* _PROBLEM TO SOLVE_
Provide only the number of lines in the data below that contain the string "office".
------------------------------------------------------------
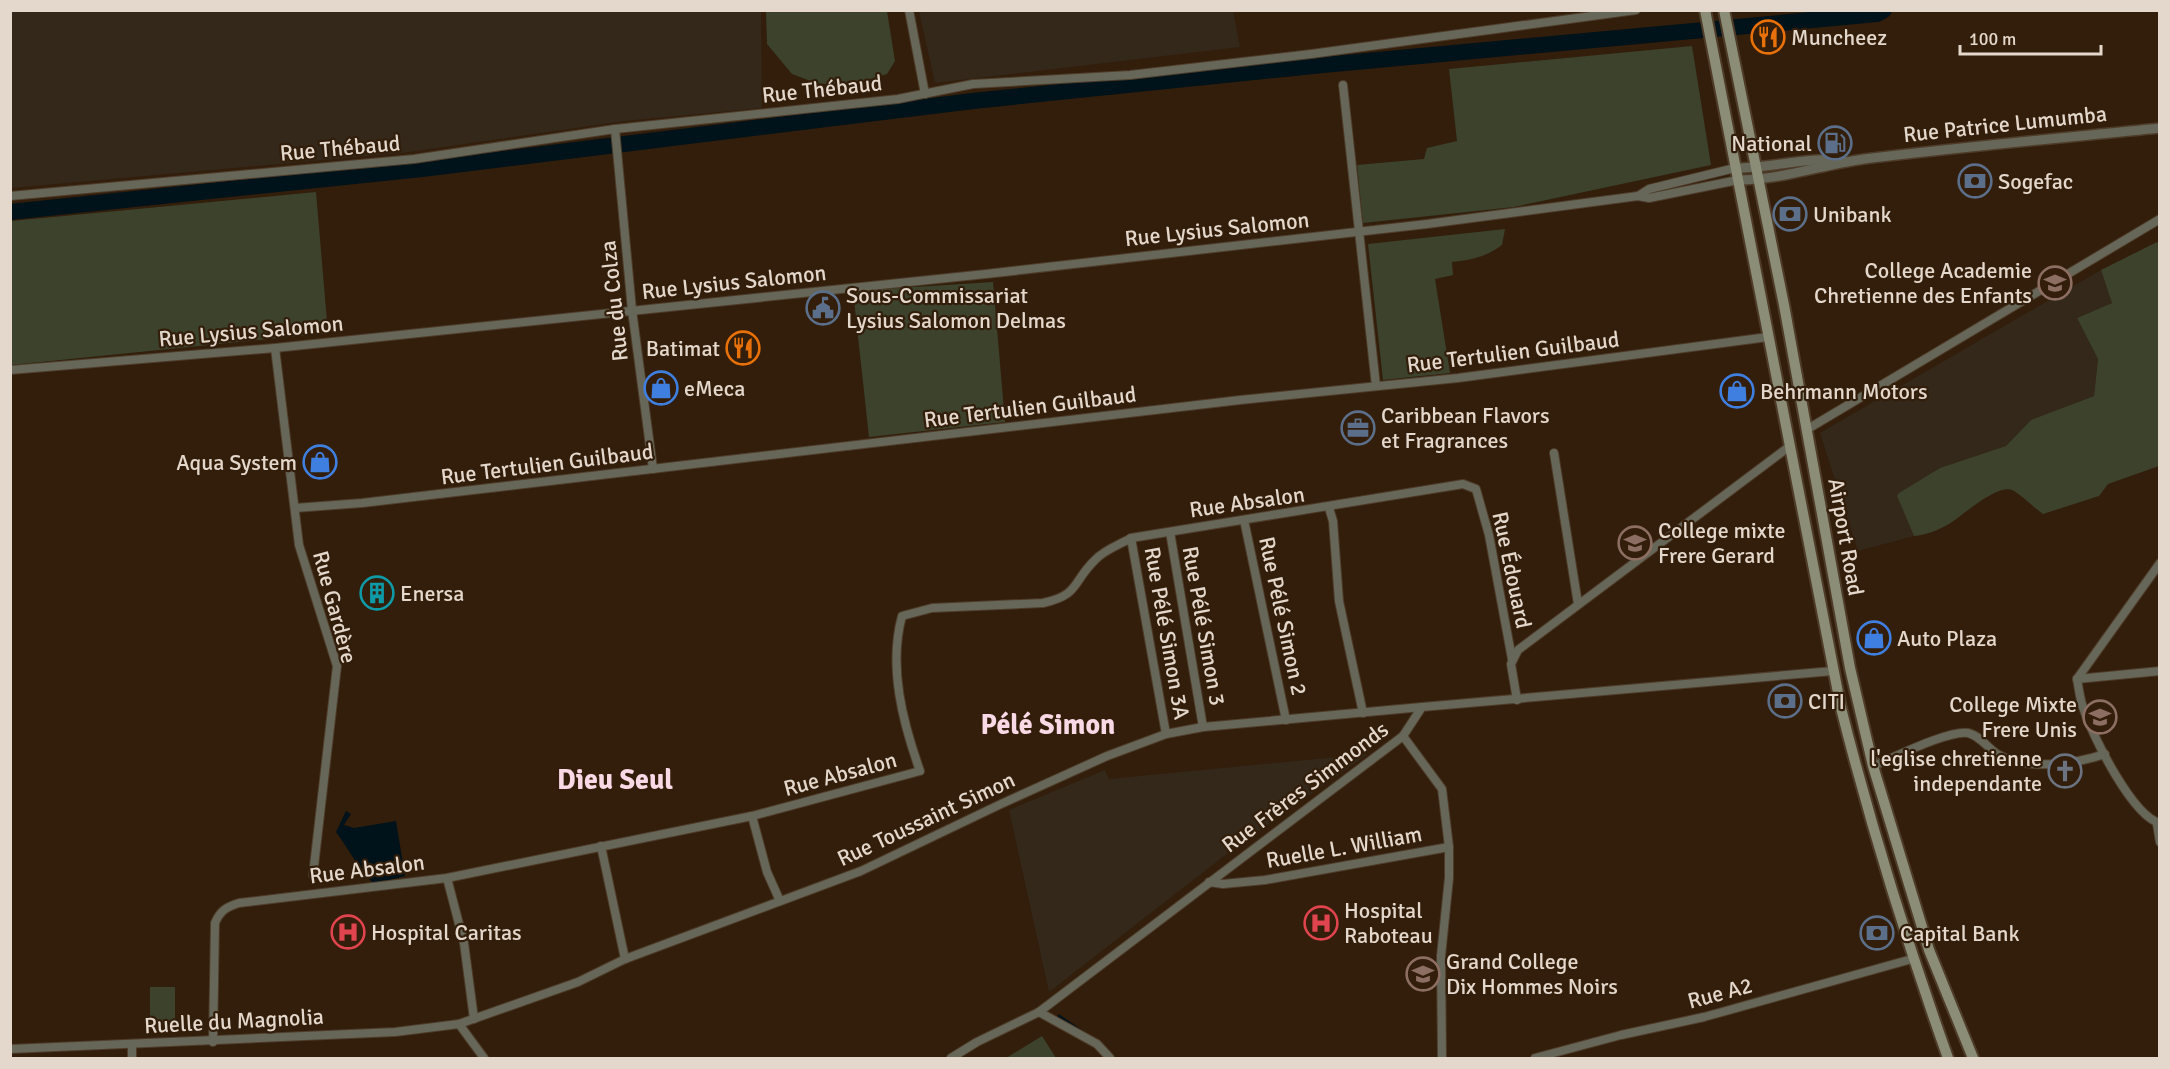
<svg xmlns="http://www.w3.org/2000/svg" width="2170" height="1069" viewBox="0 0 2170 1069" font-family="Signika,sans-serif">
	<rect width="100%" height="100%" fill="#321e0a"/>
	<g fill="#332819">
		<polygon points="11,10 761,11 762,108 625,121 402,153 11,188"/>
		<polygon points="1191,10 1233,11 1240,47 935,83 919,11"/>
		<polygon points="2101,270 2112,303 2077,318 2098,359 2094,396 2031,420 2006,446 1940,468 1897,496 1914,536 1858,551 1820,433"/>
		<polygon points="1368,754 1237,846 1049,992 1009,810 1105,770 1109,779"/>
	</g>
	<g fill="#3c422c">
		<polygon points="766,11 887,11 895,61 887,74 846,86 816,83 792,74 767,44"/>
		<polygon points="1692,46 1711,165 1514,207 1363,223 1357,165 1424,159 1427,148 1457,141 1449,69"/>
		<polygon points="316,192 328,333 11,365 11,221"/>
		<path d="M1505,229L1502,245C1486,257 1471,260 1452,262L1453,275L1435,279L1450,373L1383,380L1368,244Z"/>
		<path d="M2157,242L2160,245L2159,466L2108,484L2099,496L2043,514C2033,507 2025,498 2014,491C2000,481 1962,516 1949,524C1938,530 1927,535 1914,536L1897,496L1899,493L1940,468L2006,446L2031,420L2094,396L2098,359L2077,318L2112,303L2101,270Z"/>
		<polygon points="993,282 1005,422 869,437 853,291"/>
		<rect x="150" y="987" width="25" height="43"/>
		<polygon points="1042,1036 1056,1058 1006,1058"/>
	</g>
	<path fill="#00121a" d="M346,811L351,814L344,825L354,828L396,821L405,876L374,884C357,867 350,851 336,832Z"/>
	<g fill="none" stroke-linecap="round" stroke-linejoin="round">
		<polyline stroke="#00121a" stroke-width="3" points="1059,1016 1084,1033"/>
		<polyline stroke="#00121a" stroke-width="16" points="10,212 422,169 973,101 1323,65 1877,14 1884,10"/>
		<g stroke="#4e3c29" stroke-width="10">
			<g id="minor">
				<polyline points="909,10 925,94"/>
				<polyline points="1343,85 1376,386"/>
				<polyline points="615,129 632,310 653,469"/>
				<polyline points="10,196 414,159 615,129 898,99 973,84 1130,75 1311,54 1636,10"/>
				<polyline points="1638,196 1649,189 1735,168"/>
				<polyline points="275,348 299,545 337,666 313,875"/>
				<polyline points="10,370 275,348 986,274 1427,224 1638,196 1649,198 1738,180"/>
				<polyline points="1806,430 2160,219"/>
				<polyline points="1554,453 1578,604"/>
				<polyline points="295,508 362,503 1240,400 1458,378 1768,337"/>
				<polyline points="1329,508 1333,521 1339,601 1363,713"/>
				<polyline points="1244,520 1286,720"/>
				<polyline points="1170,532 1203,727"/>
				<polyline points="1131,538 1166,734"/>
				<path d="M2077,679C2079,689 2080,701 2084,710C2093,737 2133,817 2160,823"/>
				<polyline points="2077,679 2160,563"/>
				<polyline points="2077,679 2160,671"/>
				<polyline points="1517,700 1511,664 1518,650 1790,446"/>
				<polyline points="1403,736 1442,789 1449,847 1449,878 1441,956 1442,1058"/>
				<path d="M1873,766C1893,758 1948,730 1968,733C1979,735 1988,748 1997,754C2026,771 2075,764 2105,754"/>
				<polyline points="752,816 767,872 780,901"/>
				<polyline points="2157,824 2160,842"/>
				<polyline points="601,846 625,959"/>
				<polyline points="447,878 464,943 474,1019"/>
				<polyline points="1209,882 1223,884 1265,880 1449,847"/>
				<polyline points="1039,1012 1097,1044 1110,1058"/>
				<polyline points="459,1024 484,1058"/>
				<path d="M213,1042L215,923C220,911 226,907 239,903L447,878L752,816L920,771C903,723 888,667 902,616L932,608L1043,603C1080,595 1072,582 1095,560C1104,550 1119,545 1131,538L1463,484L1476,489L1489,535L1512,659"/>
				<polyline points="10,1049 395,1032 459,1024 578,982 625,959 861,871 1001,804 1107,756 1166,734 1203,727 1422,707"/>
				<polyline points="132,1058 132,1044"/>
				<polyline points="951,1058 977,1042 1039,1012 1403,736 1422,707 1833,671"/>
				<polyline points="1535,1058 1621,1035 1704,1017 1912,959"/>
			</g>
		</g>
		<g stroke="#4e3c29" stroke-width="12">
			<g id="tertiary">
				<path d="M1735,168C1772,168 1806,157 1843,160"/>
				<path d="M1738,180C1781,180 1821,165 1864,159C1962,147 2061,138 2160,128"/>
			</g>
		</g>
		<g stroke="#4e3c29" stroke-width="14">
			<g id="secondary">
				<path d="M1705,10L1841,708C1871,827 1907,943 1948,1058"/>
				<polyline points="1724,10 1784,305 1850,668 1873,766 1929,950 1973,1058"/>
			</g>
		</g>
		<use href="#minor" stroke="#666759" stroke-width="8"/>
		<use href="#tertiary" stroke="#666759" stroke-width="9"/>
		<use href="#secondary" stroke="#8c8d77" stroke-width="10"/>
	</g>
	<defs>
		<g id="restaurant-ring" transform="scale(1.725)"><circle r="9.5" fill="#321e0a" stroke="#e8710a" stroke-width="1.5"/><path d="M-5-6h1v4h1v-4h1v4h1v-4h1v5L-1.5 .5V6h-2V.5L-5-1ZM5-6V6H3V1.5H1.5Q1.5-4 5-6Z" fill="#e8710a"/></g>
		<g id="fuel-ring" transform="scale(1.725)"><circle r="9.5" fill="#321e0a" stroke="#5c6f8a" stroke-width="1.5"/><path d="M-5.5-6h7V0h2V4h1.3V-2.5L3-4.5l.8-.8L6-3V5H2.5V1h-1V6h-7ZM-4.2-4.7v3.2H.2V-4.7Z" fill="#5c6f8a"/></g>
		<g id="bank-ring" transform="scale(1.725)"><circle r="9.5" fill="#321e0a" stroke="#5c6f8a" stroke-width="1.5"/><path d="M-6-4H6V4H-6ZM0-2.3a2.3 2.3 0 1 0 0 4.6a2.3 2.3 0 1 0 0-4.6Z" fill="#5c6f8a"/></g>
		<g id="school-ring" transform="scale(1.725)"><circle r="9.5" fill="#321e0a" stroke="#8d6e63" stroke-width="1.5"/><path d="M0-5L7-2L0 1L-7-2ZM-4 1L0 2.5L4 1V4Q0 6-4 4Z" fill="#8d6e63"/></g>
		<g id="civic-ring" transform="scale(1.725)"><circle r="9.5" fill="#321e0a" stroke="#5c6f8a" stroke-width="1.5"/><path d="M-.6-6.5H3V-4.5H.6V-3L4-1V1h2V6H-6V1h2V-1L-.6-3ZM-1.2 2.5V6h2.4V2.5Z" fill="#5c6f8a"/></g>
		<g id="shop-ring" transform="scale(1.725)"><circle r="9.5" fill="#321e0a" stroke="#3f7fe0" stroke-width="1.5"/><path d="M-5-2.5h2.3a2.7 3.5 0 0 1 5.4 0H5L5.5 6h-11ZM-1.5-2.5h3a1.5 2.3 0 0 0-3 0Z" fill="#3f7fe0"/></g>
		<g id="office-ring" transform="scale(1.725)"><circle r="9.5" fill="#321e0a" stroke="#5c6f8a" stroke-width="1.5"/><path d="M-6-3h4V-5.5h4V-3h4V5H-6ZM-1-4.5V-3h2v-1.5ZM-6 0V1H6V0Z" fill="#5c6f8a"/></g>
		<g id="building-ring" transform="scale(1.725)"><circle r="9.5" fill="#321e0a" stroke="#0f9aa8" stroke-width="1.5"/><path d="M-4-6H4V6H1V3H-1V6H-4ZM-2.5-4.3h1.7v1.8h-1.7ZM.8-4.3h1.7v1.8H.8ZM-2.5-1h1.7V.8h-1.7ZM.8-1h1.7V.8H.8Z" fill="#0f9aa8"/></g>
		<g id="church-ring" transform="scale(1.725)"><circle r="9.5" fill="#321e0a" stroke="#6b7280" stroke-width="1.5"/><path d="M-1.2-6h2.4v3.5h3.3v2.4h-3.3V6h-2.4V-.1h-3.3v-2.4h3.3Z" fill="#6b7280"/></g>
		<g id="hospital-ring" transform="scale(1.725)"><circle r="9.5" fill="#321e0a" stroke="#e0444e" stroke-width="1.5"/><path d="M-5-5h3v3.5h4V-5h3V5h-3V1.5h-4V5h-3Z" fill="#e0444e"/></g>
	</defs>
	<g fill-rule="evenodd">
		<use href="#restaurant-ring" x="1768" y="37"/>
		<use href="#fuel-ring" x="1835" y="143"/>
		<use href="#bank-ring" x="1975" y="181"/>
		<use href="#bank-ring" x="1790" y="214"/>
		<use href="#school-ring" x="2055" y="283"/>
		<use href="#civic-ring" x="823" y="308"/>
		<use href="#restaurant-ring" x="743" y="348"/>
		<use href="#shop-ring" x="661" y="388"/>
		<use href="#shop-ring" x="1737" y="391"/>
		<use href="#office-ring" x="1358" y="428"/>
		<use href="#shop-ring" x="320" y="462"/>
		<use href="#school-ring" x="1635" y="543"/>
		<use href="#building-ring" x="377" y="593"/>
		<use href="#shop-ring" x="1874" y="638"/>
		<use href="#bank-ring" x="1785" y="701"/>
		<use href="#school-ring" x="2100" y="717"/>
		<use href="#church-ring" x="2065" y="771"/>
		<use href="#hospital-ring" x="1321" y="923"/>
		<use href="#hospital-ring" x="348" y="932"/>
		<use href="#bank-ring" x="1877" y="933"/>
		<use href="#school-ring" x="1423" y="974"/>
	</g>
	<g text-anchor="middle" dominant-baseline="central" stroke-width="4.5" stroke-linejoin="round" paint-order="stroke">
		<g font-size="22" fill="#e4d7cb" stroke="#321e0a" text-anchor="start">
			<text x="1791" y="37">Muncheez</text>
			<text x="1812" y="143" text-anchor="end">National</text>
			<text x="1998" y="181">Sogefac</text>
			<text x="1813" y="214">Unibank</text>
			<text x="2032" y="270" text-anchor="end">College Academie<tspan x="2032" dy="25">Chretienne des Enfants</tspan></text>
			<text x="846" y="295">Sous-Commissariat<tspan x="846" dy="25">Lysius Salomon Delmas</tspan></text>
			<text x="720" y="348" text-anchor="end">Batimat</text>
			<text x="684" y="388">eMeca</text>
			<text x="1760" y="391">Behrmann Motors</text>
			<text x="1381" y="415">Caribbean Flavors<tspan x="1381" dy="25">et Fragrances</tspan></text>
			<text x="297" y="462" text-anchor="end">Aqua System</text>
			<text x="1658" y="530">College mixte<tspan x="1658" dy="25">Frere Gerard</tspan></text>
			<text x="400" y="593">Enersa</text>
			<text x="1897" y="638">Auto Plaza</text>
			<text x="1808" y="701">CITI</text>
			<text x="2077" y="704" text-anchor="end">College Mixte<tspan x="2077" dy="25">Frere Unis</tspan></text>
			<text x="2042" y="758" text-anchor="end">l'eglise chretienne<tspan x="2042" dy="25">independante</tspan></text>
			<text x="1344" y="910">Hospital<tspan x="1344" dy="25">Raboteau</tspan></text>
			<text x="371" y="932">Hospital Caritas</text>
			<text x="1900" y="933">Capital Bank</text>
			<text x="1446" y="961">Grand College<tspan x="1446" dy="25">Dix Hommes Noirs</tspan></text>
		</g>
		<g font-size="22" fill="#e4d7cb" stroke="#321e0a">
			<text transform="translate(822 89) rotate(-6)">Rue Thébaud</text>
			<text transform="translate(2005 124) rotate(-6)">Rue Patrice Lumumba</text>
			<text transform="translate(340 148) rotate(-5)">Rue Thébaud</text>
			<text transform="translate(1217 229) rotate(-6)">Rue Lysius Salomon</text>
			<text transform="translate(734 282) rotate(-6)">Rue Lysius Salomon</text>
			<text transform="translate(614 301) rotate(-96)">Rue du Colza</text>
			<text transform="translate(251 331) rotate(-5)">Rue Lysius Salomon</text>
			<text transform="translate(1513 352) rotate(-7)">Rue Tertulien Guilbaud</text>
			<text transform="translate(1030 407) rotate(-7)">Rue Tertulien Guilbaud</text>
			<text transform="translate(547 464) rotate(-7)">Rue Tertulien Guilbaud</text>
			<text transform="translate(1247 502) rotate(-8)">Rue Absalon</text>
			<text transform="translate(1846 537) rotate(80)">Airport Road</text>
			<text transform="translate(1512 570) rotate(78)">Rue Édouard</text>
			<text transform="translate(335 607) rotate(75)">Rue Gardère</text>
			<text transform="translate(1283 616) rotate(78)">Rue Pélé Simon 2</text>
			<text transform="translate(1204 626) rotate(80)">Rue Pélé Simon 3</text>
			<text transform="translate(1167 633) rotate(80)">Rue Pélé Simon 3A</text>
			<text transform="translate(840 774) rotate(-15)">Rue Absalon</text>
			<text transform="translate(1305 787) rotate(-37)">Rue Frères Simmonds</text>
			<text transform="translate(926 819) rotate(-25)">Rue Toussaint Simon</text>
			<text transform="translate(1344 847) rotate(-10)">Ruelle L. William</text>
			<text transform="translate(367 869) rotate(-7)">Rue Absalon</text>
			<text transform="translate(1720 993) rotate(-15)">Rue A2</text>
			<text transform="translate(234 1021) rotate(-3)">Ruelle du Magnolia</text>
		</g>
		<g font-size="28" font-weight="bold" fill="#fad9e6" stroke="#321e0a">
			<text x="1048" y="725">Pélé Simon</text>
			<text x="615" y="780">Dieu Seul</text>
		</g>
	</g>
	<rect width="2170" height="1069" fill="none" stroke="#e4d7cb" stroke-width="24"/>
	<path d="M1960 45v9h141v-9" fill="none" stroke="#e4d7cb" stroke-width="3"/>
	<text x="1969" y="45" font-size="18" fill="#e4d7cb" stroke="#321e0a" stroke-width="4.5" paint-order="stroke">100 m</text>
</svg>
------------------------------------------------------------
* _RESULT OF THIS EXERCISE_
2